What happens when the violets are subjected to cold conditions? Cold temperatures slow root growth and plant growth. Moisture can now start to be problematic, because even a little excess moisture can lead to root rot. Flower size is diminished and so is leaf size. Roots are 50% less active at 15 degrees C. or 59 degrees F.
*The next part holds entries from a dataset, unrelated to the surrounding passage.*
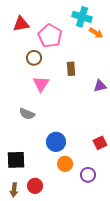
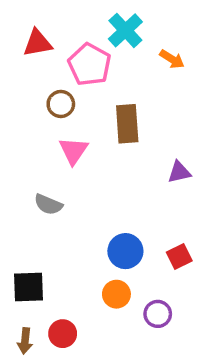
cyan cross: (82, 17) -> (125, 30), moved, turned 30
brown rectangle: (71, 69) -> (127, 124), size x1.5
purple triangle: (100, 86) -> (179, 172), moved
blue circle: (56, 142) -> (125, 251), moved

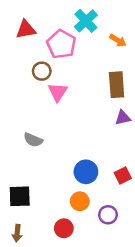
brown rectangle: (127, 124) -> (117, 85), moved
pink triangle: (73, 151) -> (58, 92), moved
red circle: (63, 334) -> (64, 228), moved

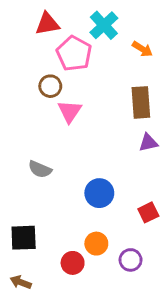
red triangle: (26, 29) -> (47, 24), moved
blue circle: (86, 172) -> (99, 193), moved
red circle: (64, 228) -> (73, 263), moved
brown arrow: (17, 233) -> (21, 282), turned 105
Another extremely interesting site posted by the University of Michigan from Dr. Royal Heins and his research assistants has a 100-plus image Power Point presentation about temperatures and gases and how it affects plant growth and metabolism. Our focus is on slides 91 and 92. These two pictures show a very interesting correlation between the temperature and the growth and size of the violet leaves. For easier comparison here are the conversions.

14 deg. C. = 57.2 deg. F.
18 deg. C. = 64.4 deg. F.
22 deg. C. = 71.6 deg. F.
26 deg. C. = 78.8 deg. F.
30 deg. C. = 86 deg. F.

The graphs are using temperature and the "Daily Light Integral", or how much light the plant is getting. From this we can compare what more light and higher temperatures do in respect to a violet plant. Please look at the rest of the slides.... although we aren't getting the audio portion of the presentation, we can really get some good information out of it. Also, note slide 67. It shows the effects of a plant when it's in proximity to a vent or other cold source.